Can you carry on the passage below about the teachers' strike and the union's Rep Council, starting right after its last sentence?

SUPPLIED TEXT =
|---|

That woman was Eva Lung, who has taught bilingual education at Lincoln for ten years. “On the day I went in, I did it because a friend of mine really needed to go back to work,” Lung says. “She was in the stage of having a mental breakdown. She was very weak, and she had the stress of having physical problems, problems at home with her husband, and being the only provider for the two children. So she asked me to drive her to work, and I decided I would do that out of friendship…. I normally drive a van, but on that day I drove my husband’s car, a BMW. When I pulled up, they said, ‘You took my money; no wonder you have this car!’ They stopped the car, surrounded it, and they rocked it. They were yelling and shouting and screaming–I didn’t know what to do. I couldn’t go forward or backward, because they were all around the car. I didn’t recognize any of them. They were not our staff. My friend was really scared. Afterwards, I went out and drove on the freeway and found that one of my tires was flat. I don’t know what caused it.”

Eventually, the strike concluded with a nine percent salary raise and a lot of anger spilled around town. The fallout included the rise of a group of union members known as the “activist set,” which would go on to dominate union politics for the next few years and which included Traylor, teacher Muriel Templeton, and Bradley, who would serve as president. But BAMN members were just beginning to dabble in OEA affairs, and over the next few years, Kappner and Airgood would land permanent teaching gigs and take seats on the union’s Rep Council. In theory, each school is supposed to have a union field representative who collects grievances about workplace conditions and advocates for the school at the council. Teachers at each school pick their representative on the Council, but the job is generally considered a big headache, and when BAMN volunteered, other teachers were happy to let them serve. But according to BAMN’s critics, Kappner, Airgood, and Felarca were using the council to introduce resolutions that amounted to strident, doctrinaire stands on affirmative action and other, larger issues that had little to do with bread-and-butter concerns of the rank-and-file. The meetings soon stretched into three-hour epics as the BAMN representatives fought pitched battles with union leadership, while bystanders gave up on anything getting accomplished.

|---|

EXCERPTED RECORDS =
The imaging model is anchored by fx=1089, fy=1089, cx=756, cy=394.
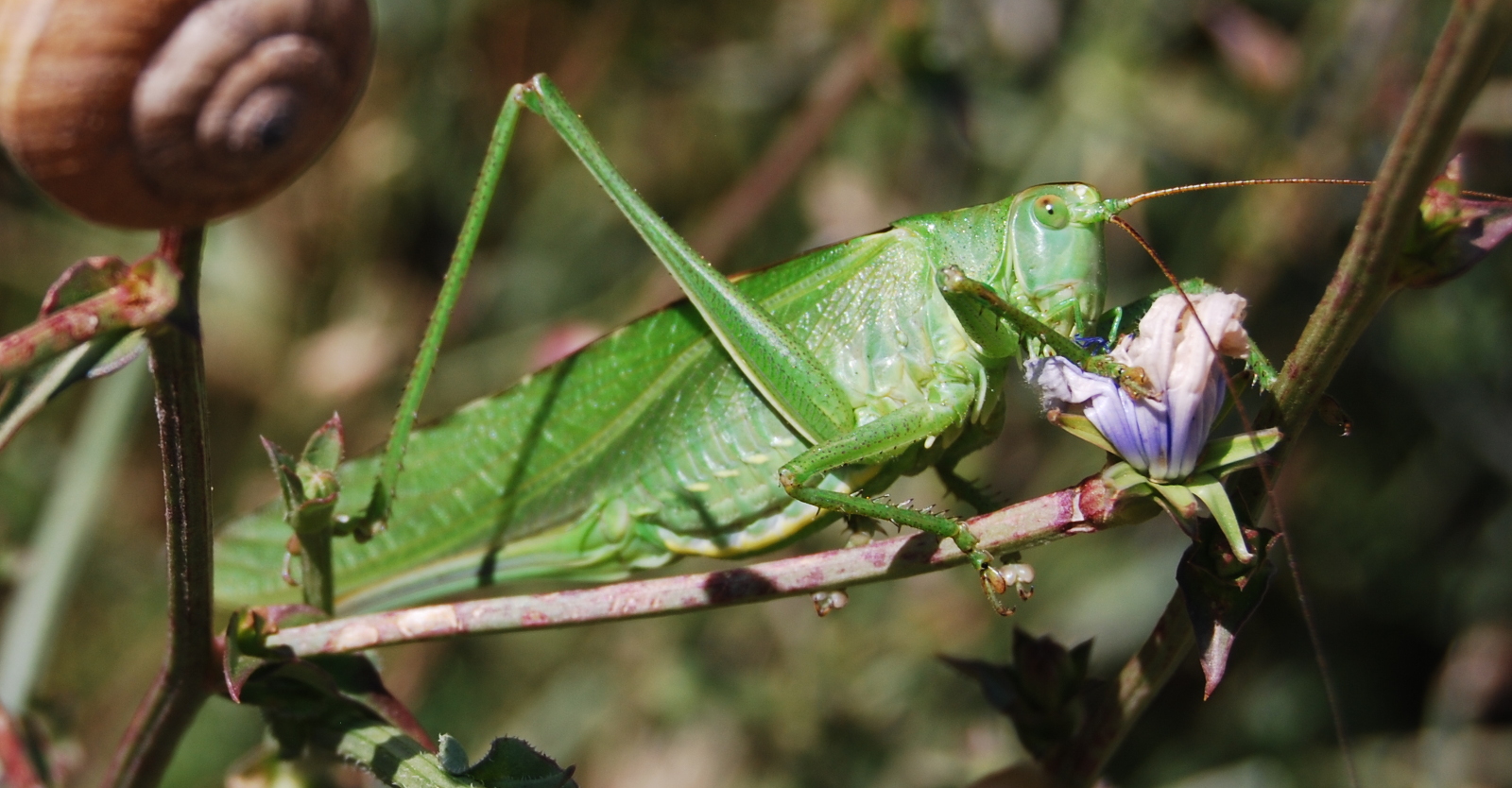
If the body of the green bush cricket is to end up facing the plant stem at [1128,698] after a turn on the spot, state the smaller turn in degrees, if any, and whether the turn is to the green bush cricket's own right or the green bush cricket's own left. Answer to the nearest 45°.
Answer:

|---|

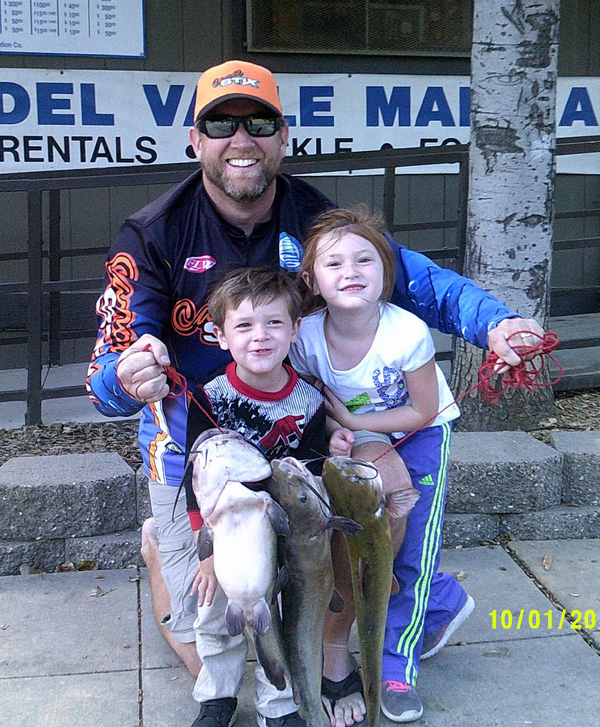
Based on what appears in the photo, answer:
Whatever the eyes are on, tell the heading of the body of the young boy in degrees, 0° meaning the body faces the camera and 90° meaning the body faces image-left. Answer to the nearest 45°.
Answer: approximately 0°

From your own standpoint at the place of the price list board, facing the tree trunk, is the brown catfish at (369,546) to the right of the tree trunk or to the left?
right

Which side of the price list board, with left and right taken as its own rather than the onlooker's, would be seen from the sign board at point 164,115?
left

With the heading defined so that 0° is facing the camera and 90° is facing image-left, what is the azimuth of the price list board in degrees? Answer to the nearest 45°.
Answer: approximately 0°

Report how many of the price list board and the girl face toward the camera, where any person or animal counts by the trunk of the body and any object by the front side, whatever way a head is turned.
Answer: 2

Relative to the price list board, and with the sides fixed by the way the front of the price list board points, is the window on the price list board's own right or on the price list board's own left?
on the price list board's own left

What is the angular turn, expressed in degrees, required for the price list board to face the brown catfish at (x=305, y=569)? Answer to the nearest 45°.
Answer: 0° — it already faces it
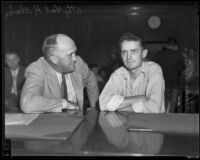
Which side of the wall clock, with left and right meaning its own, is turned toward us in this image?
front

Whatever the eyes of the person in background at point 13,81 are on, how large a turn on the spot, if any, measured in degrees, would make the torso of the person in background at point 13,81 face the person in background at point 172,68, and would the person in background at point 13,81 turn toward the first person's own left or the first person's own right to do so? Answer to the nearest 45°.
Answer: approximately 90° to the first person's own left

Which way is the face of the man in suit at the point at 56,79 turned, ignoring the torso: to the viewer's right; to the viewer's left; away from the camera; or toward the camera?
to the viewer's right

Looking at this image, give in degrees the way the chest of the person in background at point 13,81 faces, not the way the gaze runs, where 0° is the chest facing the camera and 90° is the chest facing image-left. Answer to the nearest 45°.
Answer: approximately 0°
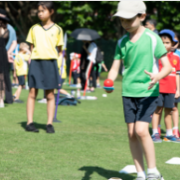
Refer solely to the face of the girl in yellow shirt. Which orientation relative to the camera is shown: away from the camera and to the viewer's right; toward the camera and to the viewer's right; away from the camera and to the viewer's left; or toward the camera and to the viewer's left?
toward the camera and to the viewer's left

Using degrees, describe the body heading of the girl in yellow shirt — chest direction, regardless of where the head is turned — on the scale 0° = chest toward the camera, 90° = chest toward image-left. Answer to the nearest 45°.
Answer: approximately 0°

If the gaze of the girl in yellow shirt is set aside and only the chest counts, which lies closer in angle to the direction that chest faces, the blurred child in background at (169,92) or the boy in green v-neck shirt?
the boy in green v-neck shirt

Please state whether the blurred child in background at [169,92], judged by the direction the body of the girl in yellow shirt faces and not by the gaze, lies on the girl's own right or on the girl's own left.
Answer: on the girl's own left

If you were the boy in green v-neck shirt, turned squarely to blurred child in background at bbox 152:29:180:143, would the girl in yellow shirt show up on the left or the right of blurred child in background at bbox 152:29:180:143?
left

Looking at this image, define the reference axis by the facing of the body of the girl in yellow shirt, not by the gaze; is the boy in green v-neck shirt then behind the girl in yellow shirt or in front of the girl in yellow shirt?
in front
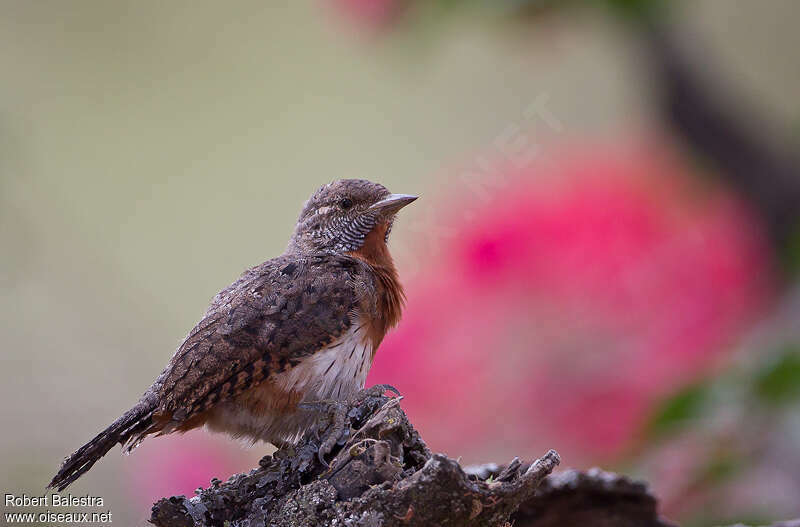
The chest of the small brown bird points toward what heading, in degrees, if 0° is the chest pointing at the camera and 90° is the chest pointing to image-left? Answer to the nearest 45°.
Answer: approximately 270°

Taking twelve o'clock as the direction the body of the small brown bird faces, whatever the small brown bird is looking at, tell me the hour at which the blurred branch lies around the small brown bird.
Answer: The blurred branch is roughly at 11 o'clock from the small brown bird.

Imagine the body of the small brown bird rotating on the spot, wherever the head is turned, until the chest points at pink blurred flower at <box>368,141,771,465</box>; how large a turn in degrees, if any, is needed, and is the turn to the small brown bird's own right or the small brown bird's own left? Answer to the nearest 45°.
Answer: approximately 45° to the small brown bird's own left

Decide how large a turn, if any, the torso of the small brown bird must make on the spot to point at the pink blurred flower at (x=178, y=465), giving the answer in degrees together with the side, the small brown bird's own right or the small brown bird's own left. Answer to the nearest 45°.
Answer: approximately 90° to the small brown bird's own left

|---|

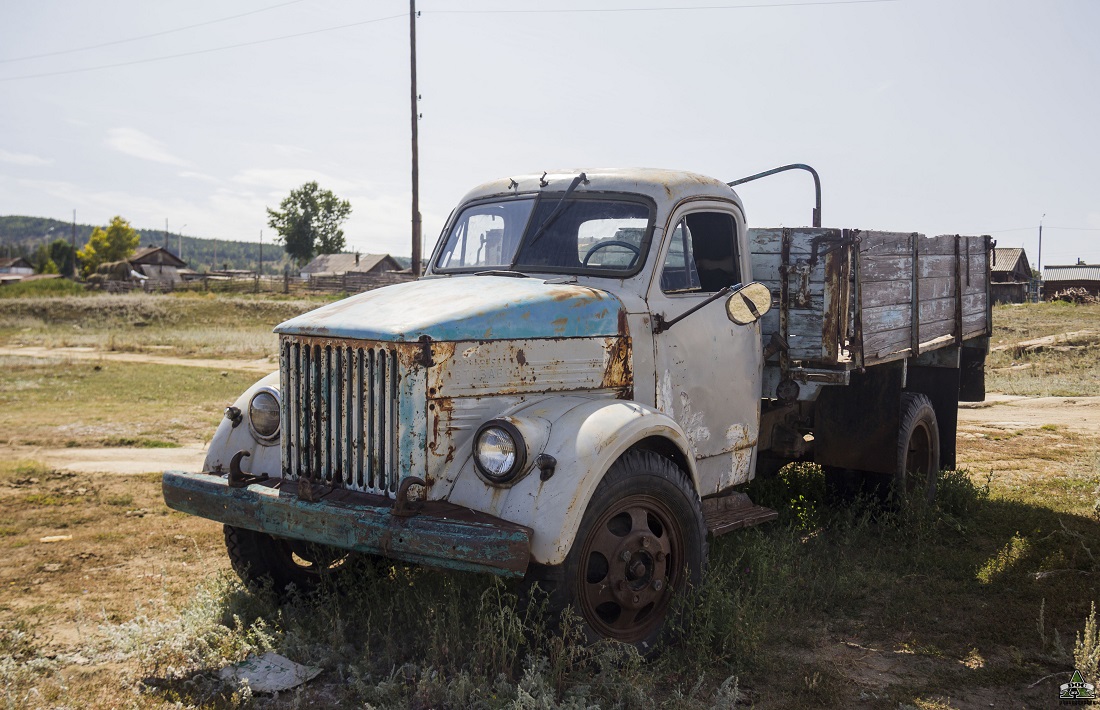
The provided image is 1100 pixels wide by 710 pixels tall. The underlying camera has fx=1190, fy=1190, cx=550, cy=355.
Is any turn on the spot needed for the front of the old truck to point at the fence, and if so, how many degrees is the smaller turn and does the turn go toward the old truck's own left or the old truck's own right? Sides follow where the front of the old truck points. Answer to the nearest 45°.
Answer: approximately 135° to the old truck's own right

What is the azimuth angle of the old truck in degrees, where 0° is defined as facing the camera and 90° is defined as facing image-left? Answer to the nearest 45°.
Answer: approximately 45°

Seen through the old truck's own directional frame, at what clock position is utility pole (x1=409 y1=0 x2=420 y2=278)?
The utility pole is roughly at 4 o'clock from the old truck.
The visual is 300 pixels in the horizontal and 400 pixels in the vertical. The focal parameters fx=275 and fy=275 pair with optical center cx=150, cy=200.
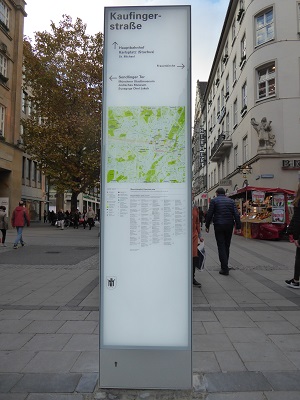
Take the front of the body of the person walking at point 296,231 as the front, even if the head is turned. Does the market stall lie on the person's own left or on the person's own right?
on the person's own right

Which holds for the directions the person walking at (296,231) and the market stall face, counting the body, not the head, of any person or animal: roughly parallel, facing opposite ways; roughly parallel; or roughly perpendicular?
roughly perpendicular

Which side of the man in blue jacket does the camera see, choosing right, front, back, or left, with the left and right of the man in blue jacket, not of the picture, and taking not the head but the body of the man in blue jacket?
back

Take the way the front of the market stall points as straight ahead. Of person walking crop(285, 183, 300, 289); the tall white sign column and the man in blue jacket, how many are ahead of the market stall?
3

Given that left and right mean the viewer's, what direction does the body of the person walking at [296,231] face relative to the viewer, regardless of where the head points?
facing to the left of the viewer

|---|

ANSWER TO THE EXERCISE =
“With them, everything is confrontational,” says Harriet Hutchinson, a Piedmont Avenue teacher and vice-president of the OEA. “Tania’s rapid-fire delivery on everything is tiresome, and you have to sit through all of that stuff before getting around to issues that affect teachers. When people say they don’t really want to hear this, they say this is a democracy, so you have to hear it. There’s affirmative action, there’s stuff about the utilities, and they always want to march around and hold press conferences. Maybe I’m just an old lady, but I don’t care for that constantly combative approach. When I marched from Selma to Montgomery, I never thought in my wildest dreams that I would be sitting here and making these comments.”

Mike Bradley is even more blunt. “The problem is that teachers simply don’t have the time to run their own organization,” he says. “They want an analysis of what’s happening in the schools; they want to vote on an item and move on. But then all these assholes are introducing new items that have nothing to do with working conditions, and then fighting over Robert’s Rules [of parliamentary procedure] to push it, and before you know it an hour has passed, and these adventurist individuals are still trying to push some purist agenda. You got teachers who bust their asses all day, and they show up and deal with this bullshit? Teaching is not some frivolous game to them. It’s a livelihood, but then these people get up and run their mouths off for hours. They’ve made those meetings hell, all in the guise of having a democratic voice.”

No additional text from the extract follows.